In an LLM, logits are computed for every token in the vocabulary (50,000+ tokens). Softmax converts these to probabilities, then sampling picks the next token:

Python

import numpy as np

def sample_next_token(
    logits: np.ndarray,   # (vocab_size,) raw scores
    temperature: float = 1.0,
    top_k: int | None = None,
    top_p: float | None = None,
) -> int:
    """Sample next token from logits with optional top-k/top-p filtering."""

    # Temperature scaling
    scaled_logits = logits / max(temperature, 1e-8)

    # Top-k filtering: keep only top k logits
    if top_k is not None and top_k > 0:
        top_k_threshold = np.sort(scaled_logits)[-top_k]
        scaled_logits = np.where(scaled_logits >= top_k_threshold, scaled_logits, -np.inf)

    # Softmax to probabilities
    probs = softmax_np(scaled_logits)

    # Top-p (nucleus) filtering: keep tokens covering top p probability mass
    if top_p is not None and 0 < top_p < 1.0:
        sorted_probs = np.sort(probs)[::-1]
        cumulative = np.cumsum(sorted_probs)
        cutoff_idx = np.searchsorted(cumulative, top_p) + 1
        cutoff_prob = sorted_probs[cutoff_idx - 1]
        probs = np.where(probs >= cutoff_prob, probs, 0.0)
        probs /= probs.sum()  # Renormalize

    # Sample
    return int(np.random.choice(len(probs), p=probs))

# Simulate vocabulary sampling
vocab_size = 50257  # GPT-2 vocab
np.random.seed(42)

# Simulate logits — a few tokens have high scores
logits = np.random.randn(vocab_size) * 2
top_token = np.argmax(logits)
logits[top_token] += 5  # Make one token clearly preferred

# Greedy (temperature near 0)
greedy_token = sample_next_token(logits, temperature=0.01)
print(f"Greedy: token {greedy_token}")  # Always picks top_token

# Sampling with temperature
for _ in range(5):
    token = sample_next_token(logits, temperature=0.7, top_k=50)
    print(f"Sampled: token {token}")

Log-Softmax for Training

During training, models use log-softmax + NLLLoss for numerical stability:

Python

def log_softmax(logits: np.ndarray) -> np.ndarray:
    """Compute log(softmax(x)) with better numerical stability."""
    shifted = logits - np.max(logits)
    return shifted - np.log(np.sum(np.exp(shifted)))

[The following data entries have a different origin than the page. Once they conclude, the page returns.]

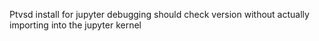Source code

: Ptvsd install for jupyter debugging should check version without actually importing into the jupyter kernel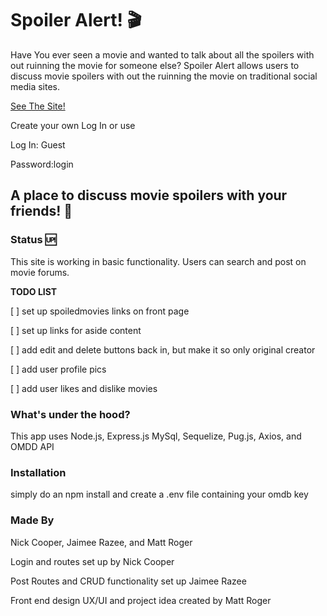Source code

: # Spoiler Alert! :clapper:
Have You ever seen a movie and wanted to talk about all the spoilers with out ruinning the movie for someone else?
Spoiler Alert allows users to discuss movie spoilers with out the ruinning the movie on traditional social media sites.

[See The Site!](https://shrouded-eyrie-44738.herokuapp.com/)

Create your own Log In or use

Log In: Guest

Password:login


## A place to discuss movie spoilers with your friends! :information_desk_person:

### Status :up:
This site is working in basic functionality. Users can search and post on movie forums.

**TODO LIST**

[ ] set up spoiledmovies links on front page

[ ] set up links for aside content

[ ] add edit and delete buttons back in, but make it so only original creator

[ ] add user profile pics

[ ] add user likes and dislike movies

### What's under the hood?

This app uses Node.js, Express.js MySql, Sequelize, Pug.js, Axios, and OMDD API

### Installation
simply do an npm install and create a .env file containing your omdb key

### Made By
Nick Cooper, Jaimee Razee, and Matt Roger

Login and routes set up by Nick Cooper

Post Routes and CRUD functionality set up Jaimee Razee

Front end design UX/UI and project idea created by Matt Roger
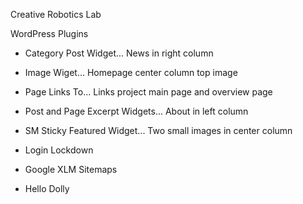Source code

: Creative Robotics Lab

WordPress Plugins

* Category Post Widget... News in right column
* Image Wiget... Homepage center column top image
* Page Links To... Links project main page and overview page
* Post and Page Excerpt Widgets... About in left column
* SM Sticky Featured Widget... Two small images in center column

* Login Lockdown
* Google XLM Sitemaps
* Hello Dolly

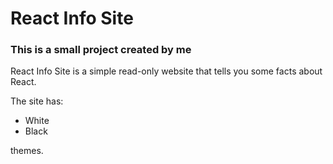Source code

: # React Info Site
### This is a small project created by me

React Info Site is a simple read-only website that tells you some facts about React.

The site has:
* White
* Black

themes.
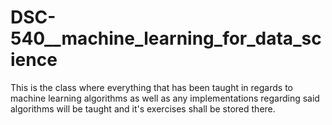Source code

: # DSC-540__machine_learning_for_data_science
This is the class where everything that has been taught in regards to machine learning algorithms as well as any implementations regarding said algorithms will be taught and it's exercises shall be stored there.
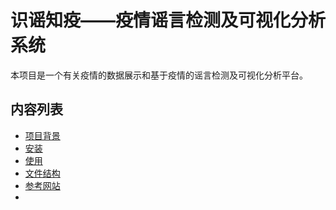 # 识谣知疫——疫情谣言检测及可视化分析系统

本项目是一个有关疫情的数据展示和基于疫情的谣言检测及可视化分析平台。



## 内容列表

* [项目背景](#项目背景)
* [安装](安装)
* [使用](使用)
* [文件结构](文件结构)
* [参考网站](参考网站)
* 
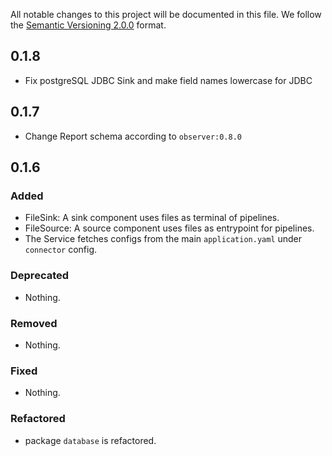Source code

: All notable changes to this project will be documented in this file.
We follow the [Semantic Versioning 2.0.0](http://semver.org/) format.

## 0.1.8
 * Fix postgreSQL JDBC Sink and make field names lowercase for JDBC

## 0.1.7
 * Change Report schema according to `observer:0.8.0` 

## 0.1.6

### Added
 * FileSink: A sink component uses files as terminal of pipelines.
 * FileSource: A source component uses files as entrypoint for pipelines.
 * The Service fetches configs from the main `application.yaml` under `connector` config.

### Deprecated
- Nothing.

### Removed
- Nothing.

### Fixed
- Nothing.

### Refactored
- package `database` is refactored.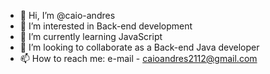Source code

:- 👋 Hi, I’m @caio-andres
- 👀 I’m interested in Back-end development
- 🌱 I’m currently learning JavaScript
- 💞️ I’m looking to collaborate as a Back-end Java developer
- 📫 How to reach me: e-mail - caioandres2112@gmail.com

<!---
caio-andres/caio-andres is a ✨ special ✨ repository because its `README.md` (this file) appears on your GitHub profile.
You can click the Preview link to take a look at your changes.
--->
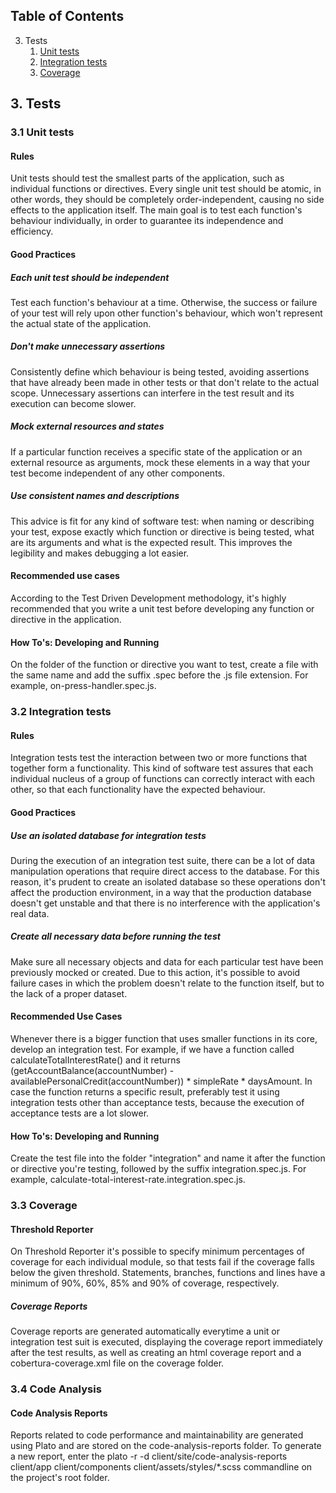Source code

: ## Table of Contents
3. Tests
	1. [Unit tests](#tests-unit)
	2. [Integration tests](#tests-integration)
	3. [Coverage](#tests-coverage)

<a name="tests"></a>
## 3. Tests

<a name="tests-unit"></a>
### 3.1 Unit tests

#### Rules
Unit tests should test the smallest parts of the application, such as individual functions or directives. Every single unit test should be atomic, in other words, they should be completely order-independent, causing no side effects to the application itself. The main goal is to test each function's behaviour individually, in order to guarantee its independence and efficiency.

#### Good Practices

##### Each unit test should be independent
Test each function's behaviour at a time. Otherwise, the success or failure of your test will rely upon other function's behaviour, which won't represent the actual state of the application.

##### Don't make unnecessary assertions
Consistently define which behaviour is being tested, avoiding assertions that have already been made in other tests or that don't relate to the actual scope. Unnecessary assertions can interfere in the test result and its execution can become slower.

##### Mock external resources and states
If a particular function receives a specific state of the application or an external resource as arguments, mock these elements in a way that your test become independent of any other components.

##### Use consistent names and descriptions
This advice is fit for any kind of software test: when naming or describing your test, expose exactly which function or directive is being tested, what are its arguments and what is the expected result. This improves the legibility and makes debugging a lot easier.

#### Recommended use cases
According to the Test Driven Development methodology, it's highly recommended that you write a unit test before developing any function or directive in the application.


#### How To's: Developing and Running
On the folder of the function or directive you want to test, create a file with the same name and add the suffix .spec before the .js file extension. For example, on-press-handler.spec.js. 

<a name="tests-integration"></a>
### 3.2 Integration tests

#### Rules
Integration tests test the interaction between two or more functions that together form a functionality. This kind of software test assures that each individual nucleus of a group of functions can correctly interact with each other, so that each functionality have the expected behaviour.

#### Good Practices

##### Use an isolated database for integration tests
During the execution of an integration test suite, there can be a lot of data manipulation operations that require direct access to the database. For this reason, it's prudent to create an isolated database so these operations don't affect the production environment, in a way that the production database doesn't get unstable and that there is no interference with the application's real data.

##### Create all necessary data before running the test
Make sure all necessary objects and data for each particular test have been previously mocked or created. Due to this action, it's possible to avoid failure cases in which the problem doesn't relate to the function itself, but to the lack of a proper dataset.

#### Recommended Use Cases 

Whenever there is a bigger function that uses smaller functions in its core, develop an integration test. For example, if we have a function called calculateTotalInterestRate() and it returns (getAccountBalance(accountNumber) - availablePersonalCredit(accountNumber)) * simpleRate * daysAmount. 
In case the function returns a specific result, preferably test it using integration tests other than acceptance tests, because the execution of acceptance tests are a lot slower.


#### How To's: Developing and Running
Create the test file into the folder "integration" and name it after the function or directive you're testing, followed by the suffix integration.spec.js. For example, calculate-total-interest-rate.integration.spec.js.

<a name="tests-coverage"></a>
### 3.3 Coverage

#### Threshold Reporter

On Threshold Reporter it's possible to specify minimum percentages of coverage for each individual module, so that tests fail if the coverage falls below the given threshold.
Statements, branches, functions and lines have a minimum of 90%, 60%, 85% and 90% of coverage, respectively. 

##### Coverage Reports
Coverage reports are generated automatically everytime a unit or integration test suit is executed, displaying the coverage report immediately after the test results, as well as creating an html coverage report and a cobertura-coverage.xml file on the coverage folder.

<a name="tests-code-analysis"></a>
### 3.4 Code Analysis

#### Code Analysis Reports
Reports related to code performance and maintainability are generated using Plato and are stored on the code-analysis-reports folder. To generate a new report, enter the plato -r -d client/site/code-analysis-reports client/app client/components client/assets/styles/*.scss commandline on the project's root folder. 
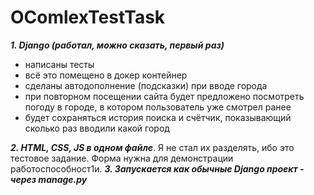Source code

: # OComlexTestTask
 
***1. Django (работал, можно сказать, первый раз)***
- написаны тесты
- всё это помещено в докер контейнер
- сделаны автодополнение (подсказки) при вводе города
- при повторном посещении сайта будет предложено посмотреть погоду в городе, в котором пользователь уже смотрел ранее
- будет сохраняться история поиска и счётчик, показывающий сколько раз вводили какой город

***2. HTML, CSS, JS в одном файле***. Я не стал их разделять, ибо это тестовое задание. Форма нужна для демонстрации работоспособност1и.
***3. Запускается как обычные Django проект - через manage.py***

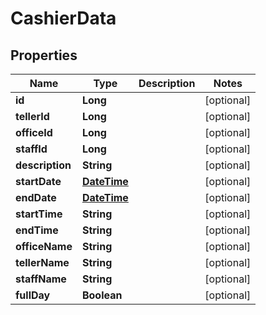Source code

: 
# CashierData

## Properties
Name | Type | Description | Notes
------------ | ------------- | ------------- | -------------
**id** | **Long** |  |  [optional]
**tellerId** | **Long** |  |  [optional]
**officeId** | **Long** |  |  [optional]
**staffId** | **Long** |  |  [optional]
**description** | **String** |  |  [optional]
**startDate** | [**DateTime**](DateTime.md) |  |  [optional]
**endDate** | [**DateTime**](DateTime.md) |  |  [optional]
**startTime** | **String** |  |  [optional]
**endTime** | **String** |  |  [optional]
**officeName** | **String** |  |  [optional]
**tellerName** | **String** |  |  [optional]
**staffName** | **String** |  |  [optional]
**fullDay** | **Boolean** |  |  [optional]



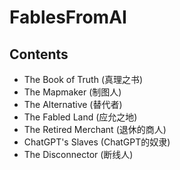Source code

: # FablesFromAI

## Contents
- The Book of Truth (真理之书)
- The Mapmaker (制图人)
- The Alternative (替代者)
- The Fabled Land (应允之地)
- The Retired Merchant (退休的商人)
- ChatGPT's Slaves (ChatGPT的奴隶)
- The Disconnector (断线人)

# Cross-entropy loss = negative log probability of correct token
def cross_entropy_loss(logits: np.ndarray, target_idx: int) -> float:
    log_probs = log_softmax(logits)
    return -log_probs[target_idx]  # Negative log likelihood

Log-softmax avoids computing exp then log — it's more numerically stable and cheaper for training.

Interview Questions

Q: Why subtract max before softmax?

exp(x - max) can never overflow because x - max ≤ 0, so exp(x - max) ≤ 1. The denominator is at least 1 (the max term contributes exp(0) = 1). This is mathematically equivalent to the original but numerically safe.

Q: What does temperature 0 mean in practice?

Temperature 0 makes the distribution infinitely sharp — all probability mass concentrates on the highest-logit token. Division by 0 is avoided in practice by using a very small epsilon (0.001). This is equivalent to greedy decoding.

Q: Why is top-p (nucleus sampling) often preferred over top-k?

Top-k always keeps exactly k tokens regardless of how confident the model is. If the model is very confident (one token has 99% probability), top-k=50 still samples from 50 tokens, introducing noise. Top-p adapts to the distribution — when the model is confident, it samples from fewer tokens; when uncertain, it samples from more.